Page-level text extractions:
++++++++

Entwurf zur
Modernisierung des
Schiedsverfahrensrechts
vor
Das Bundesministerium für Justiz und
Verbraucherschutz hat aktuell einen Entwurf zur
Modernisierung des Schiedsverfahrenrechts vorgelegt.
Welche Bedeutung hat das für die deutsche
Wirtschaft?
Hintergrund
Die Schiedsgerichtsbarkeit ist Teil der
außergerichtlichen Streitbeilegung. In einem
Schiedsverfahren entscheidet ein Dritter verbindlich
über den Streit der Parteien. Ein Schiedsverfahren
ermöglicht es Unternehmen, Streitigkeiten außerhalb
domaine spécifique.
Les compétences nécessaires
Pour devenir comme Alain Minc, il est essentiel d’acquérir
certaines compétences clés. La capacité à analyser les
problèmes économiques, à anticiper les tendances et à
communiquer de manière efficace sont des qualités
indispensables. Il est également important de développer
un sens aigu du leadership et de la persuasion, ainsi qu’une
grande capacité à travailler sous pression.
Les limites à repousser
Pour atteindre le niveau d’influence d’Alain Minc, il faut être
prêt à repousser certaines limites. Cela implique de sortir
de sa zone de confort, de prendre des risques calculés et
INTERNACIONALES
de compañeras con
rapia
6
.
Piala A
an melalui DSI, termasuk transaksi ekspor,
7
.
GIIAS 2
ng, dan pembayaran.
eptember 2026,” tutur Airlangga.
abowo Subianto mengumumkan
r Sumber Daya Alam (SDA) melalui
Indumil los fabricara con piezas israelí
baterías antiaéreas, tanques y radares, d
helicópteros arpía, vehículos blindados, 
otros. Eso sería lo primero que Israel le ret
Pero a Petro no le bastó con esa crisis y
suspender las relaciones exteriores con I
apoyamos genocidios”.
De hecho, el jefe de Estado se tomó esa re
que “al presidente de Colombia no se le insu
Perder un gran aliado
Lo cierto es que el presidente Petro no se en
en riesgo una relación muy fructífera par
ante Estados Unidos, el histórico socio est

++++++++

TASK REQUIREMENTS: Each line, starting with the one containing "Indumil los fabricara con piezas israelí" and ending with the last line of the records above, should be reproduced exactly.

EXPECTED OUTPUT:
Indumil los fabricara con piezas israelí
baterías antiaéreas, tanques y radares, d
helicópteros arpía, vehículos blindados, 
otros. Eso sería lo primero que Israel le ret
Pero a Petro no le bastó con esa crisis y
suspender las relaciones exteriores con I
apoyamos genocidios”.
De hecho, el jefe de Estado se tomó esa re
que “al presidente de Colombia no se le insu
Perder un gran aliado
Lo cierto es que el presidente Petro no se en
en riesgo una relación muy fructífera par
ante Estados Unidos, el histórico socio est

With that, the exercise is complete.